‘MyPillow Guy’ and Trump supporter Mike Lindell says he’s running for Minnesota governor in 2026

SHAKOPEE, Minn. (AP) — Mike Lindell, the staunch supporter of President Donald Trump known to viewers as “MyPillow Guy,” officially entered the Minnesota governor’s race Thursday in hopes of winning the Republican nomination to challenge Democratic Gov. Tim Walz.

“I’m not going to leave any town unturned in Minnesota,” Lindell told The Associated Press in an interview ahead of a news conference scheduled for Thursday.

He said he has a history of problem-solving and personal experiences that will help businesses and fight addiction and homelessness, as well as fraud in government programs. The fraud issue has especially excited Walz, who announced in September that he is seeking a third term in the 2026 election.

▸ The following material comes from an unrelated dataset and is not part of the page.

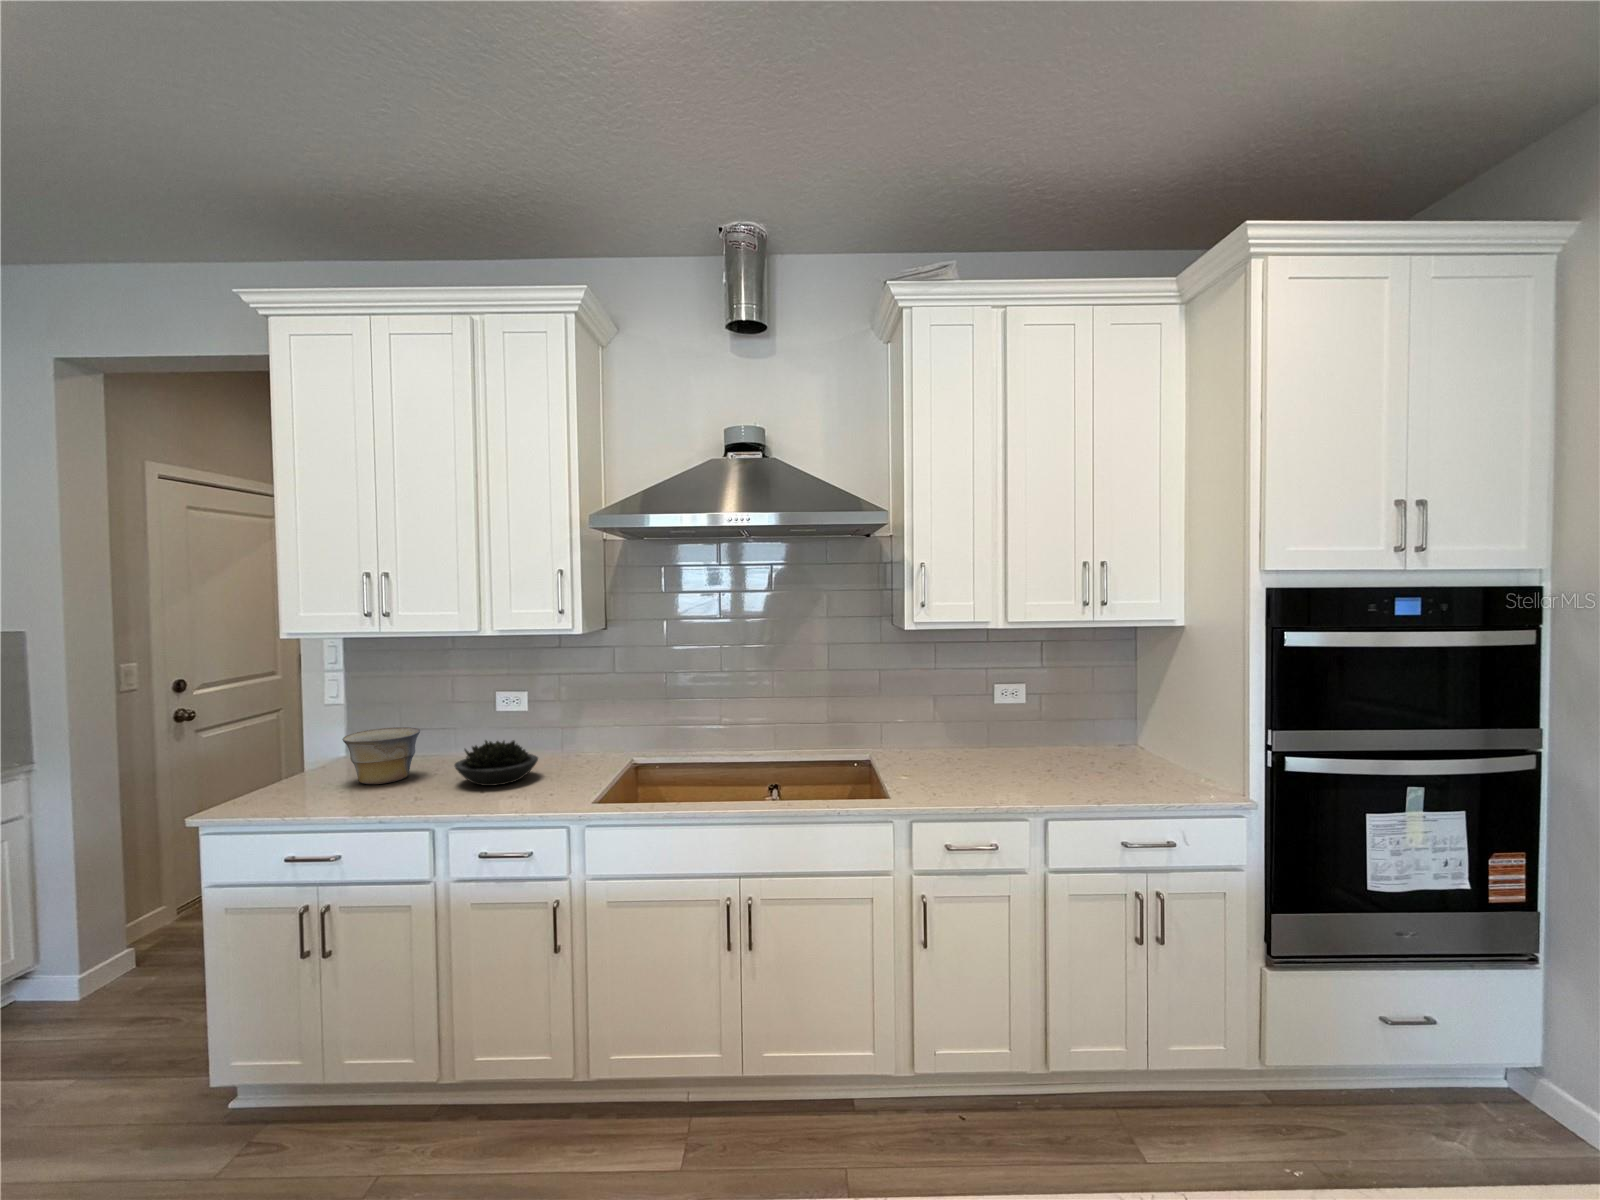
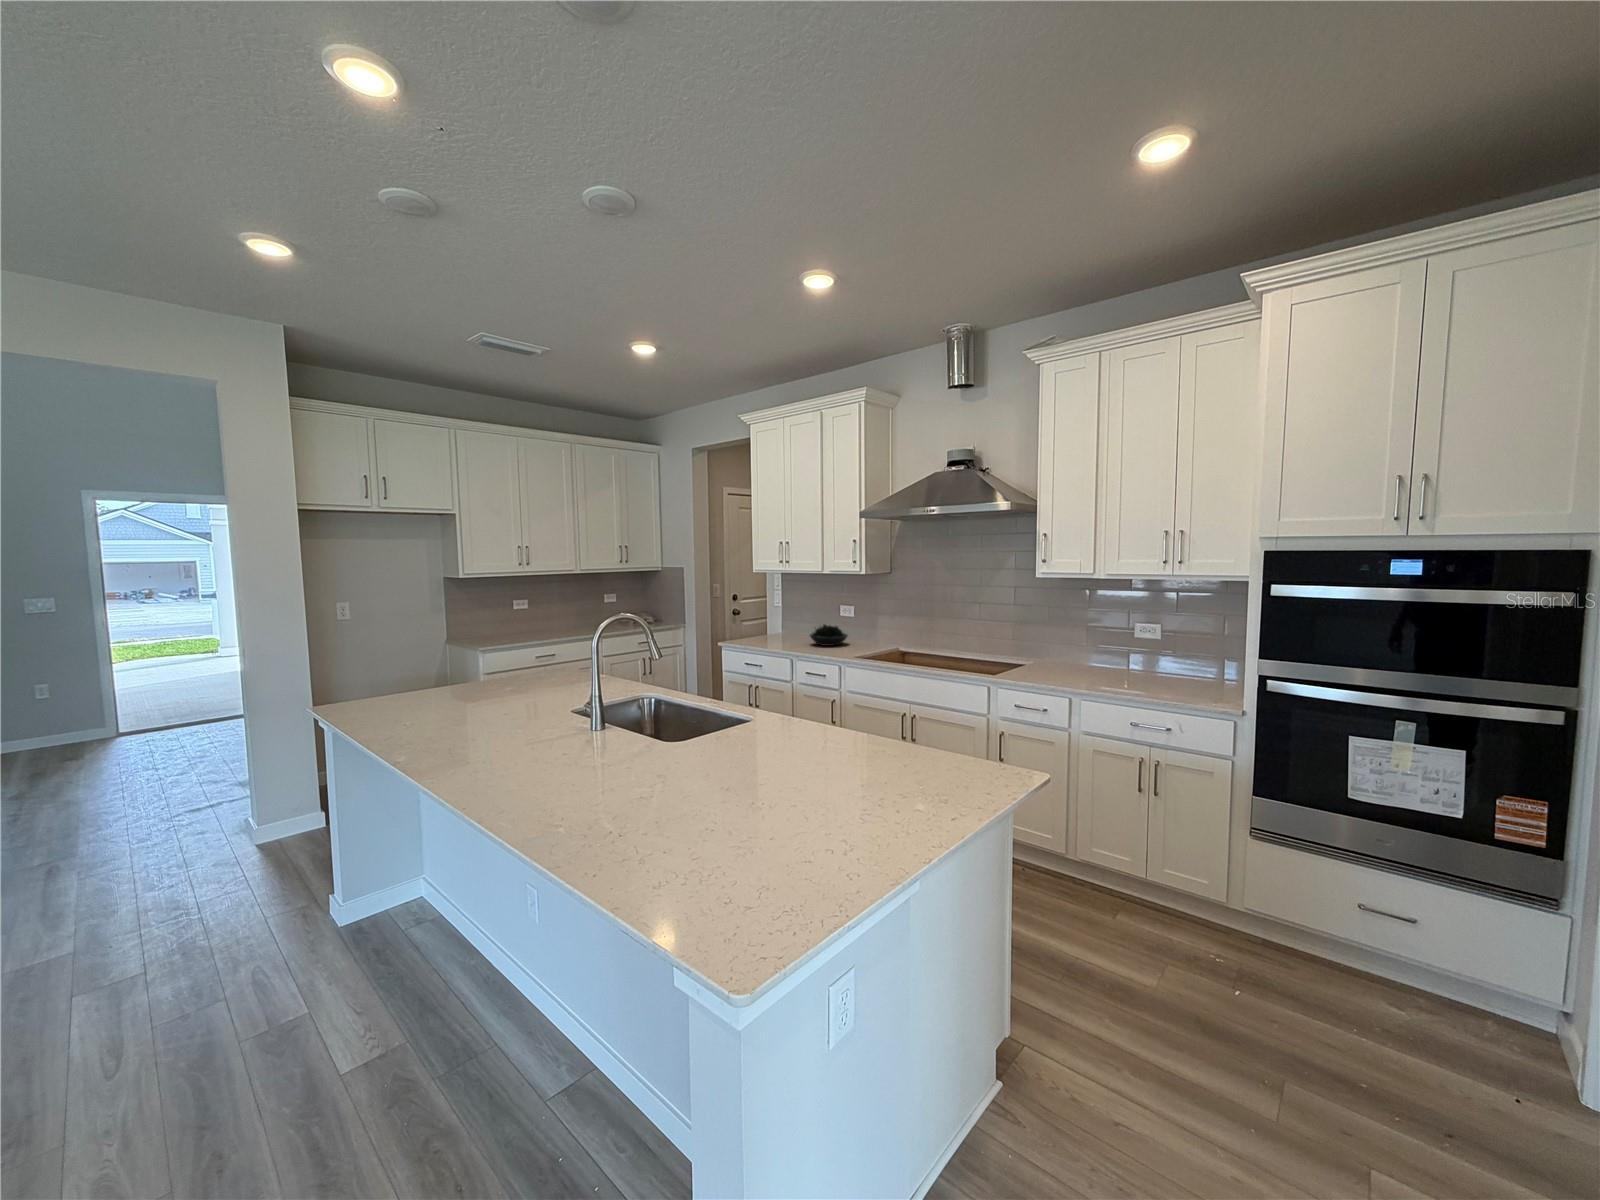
bowl: present [342,727,420,784] -> none [773,616,805,640]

TV pitchman and election denier

Lindell, 64, founded his pillow company in Minnesota in 2009 and became its public face through infomercials that became ubiquitous on late-night television. But he and his company faced a series of legal and financial setbacks after becoming a primary booster of Trump’s false claims that the 2020 election was rigged. He said he outgrew them.

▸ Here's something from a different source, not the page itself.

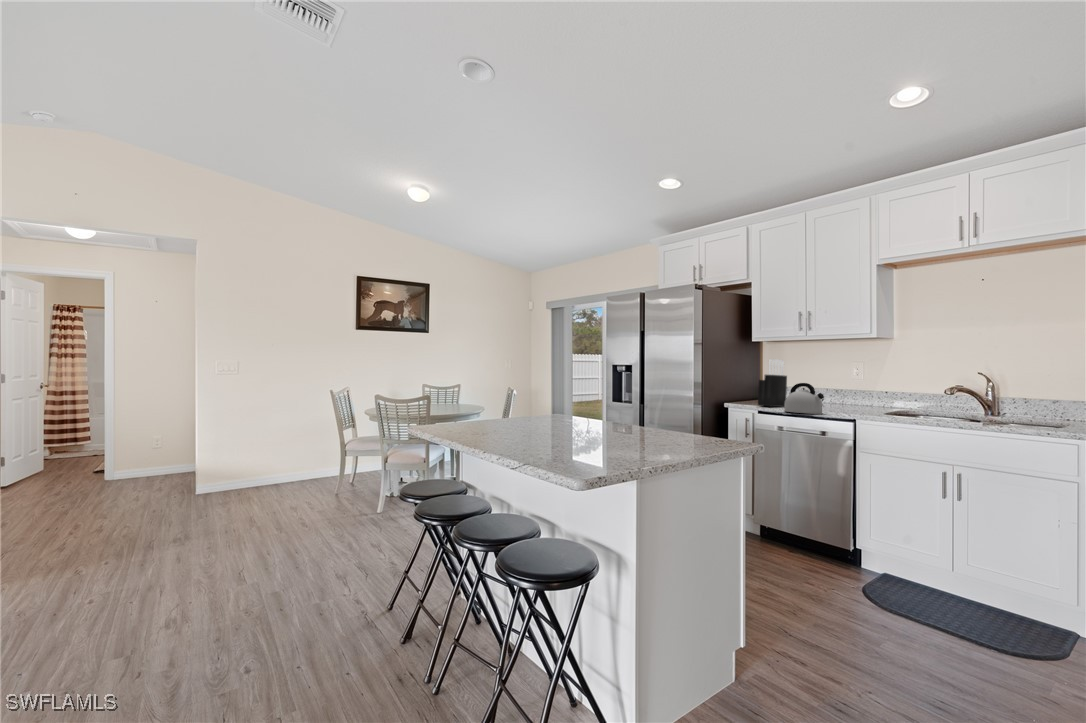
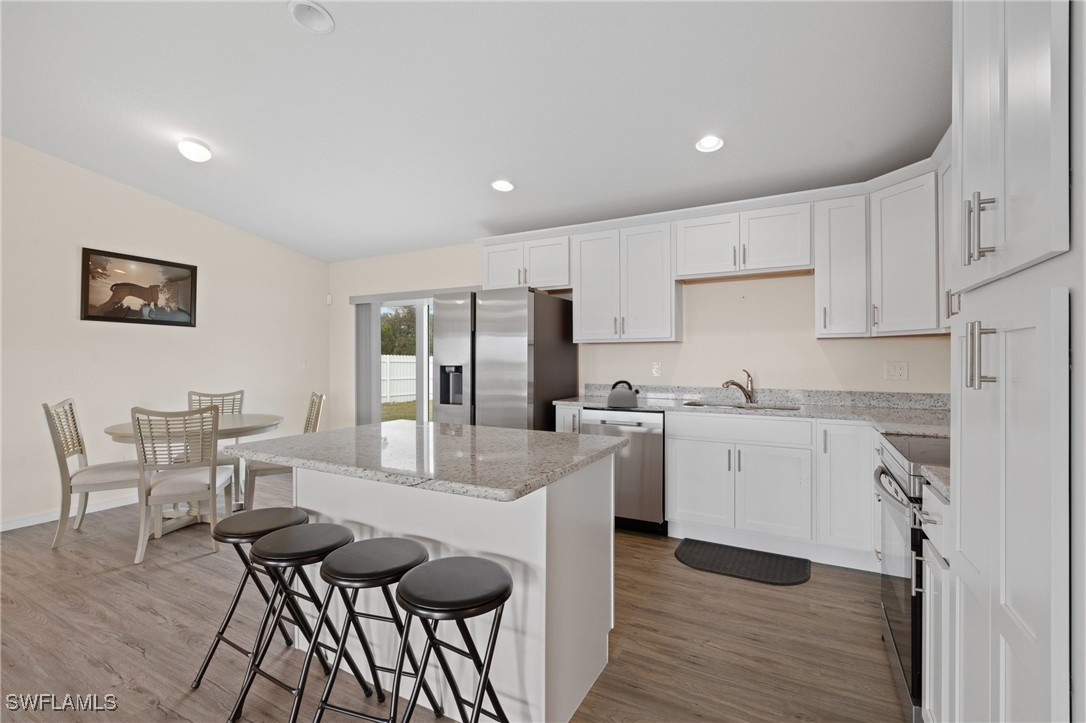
knife block: present [758,359,787,407] -> none [581,359,604,403]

“Not only have we built businesses, but you look at the solution to the problem,” Lindell said in his trademark rapid-fire style. “I was able to get through the biggest attack on a company and a person, probably other than Donald Trump, in the history of our media … law and all.”

While no Republican has won a statewide seat in Minnesota since 2006, the state’s voters have a history of making unconventional choices. They shocked the world by electing former professional wrestler Jesse Ventura as governor in 1998. And they elected a TV veteran in 1978 when they elected Rudy Boschwitz, the owner of a home improvement company, as a US senator.

Lindell has spoken frequently about how he overcame an addiction to crack cocaine through a religious conversion in 2009 while MyPillow was getting started. His life took another turn in 2016 when he met the future president during Trump’s first campaign. He served as a warm-up speaker at dozens of Trump rallies and co-chaired Trump’s campaign in Minnesota.

Trump’s endorsement could be key to which of several candidates wins the GOP nomination to challenge Walz. But Lindell said he doesn’t know what Trump will do, even though they are friends, and said his campaign is not contingent on the president’s endorsement.

His streaming platform Lindell TV made headlines in November when it became one of several conservative news outlets to become accredited to cover the Pentagon after accepting a restrictive new press policy rejected by nearly all mainstream media organizations.

Lindell has weathered a series of storms

Lindell’s outspoken support of Trump’s false claims that the 2020 election was stolen sparked a backlash as major retailers discontinued MyPillow products. By his own admission, revenue dropped and credit lines dried up, costing him millions. Several sellers have sued MyPillow over billing disputes. Fox News has stopped running its ads. The lawyers gave up on him.

Lindell has been sued twice for defamation over his claims that voting machines were rigged to deprive Trump of a victory.

A federal judge in Minnesota ruled in September that Lindell defamed Smartmatic with 51 false statements. But the judge deferred to the question of whether Lindell acted with the “actual malice” that Smartmatic must prove it collects. Smartmatic says it is seeking “nine-figure damages.”

A Colorado jury found in June that Lindell defamed a former Dominion Voting Systems executive by calling him a traitor and awarded him $2.3 million in damages.

But Lindell scored a victory in July when a federal appeals court overturned a judge’s decision that upheld a $5 million arbitration award to a software engineer who challenged data that Lindell claimed proved Chinese interference in the 2020 election. The engineer had accepted Lindell’s “Prove Mike Wrong Challenge,” which he launched as part of the 2021 Cyber Symposium in South Dakota, where he promised that he will expose electoral fraud.

The upcoming campaign

Lindell said his crusade against electronic voting machines will only be part of his platform. While Minnesota uses paper ballots, it also uses electronic tabulators to count them. Lindell wants them counted by hand, even though many election officials say automated counts are more accurate.

Some Republicans in the race include Minnesota House Speaker Lisa Demuth of Cold Spring; Dr. Scott Jensen, a former state senator from Chaska who was the party’s 2022 candidate; Rep. state Kristin Robbins, of Maple Grove; defense attorney and former federal prosecutor Chris Madel; and former executive director Kendall Qualls.

“These guys haven’t lived what I’m living,” Lindell said.

Lindell would not commit to honoring the Minnesota GOP endorsement and dropping out of the primary if he loses, expressing confidence he will win. He also said he will rely on his supporters to fund his campaign as his own finances are depleted. “I have no money,” he admitted.

But he added that since word got out last week that he had filed to run, “I’ve had thousands and thousands of people texting and calling, saying from all over the country … ‘Hey, I’m going to donate.’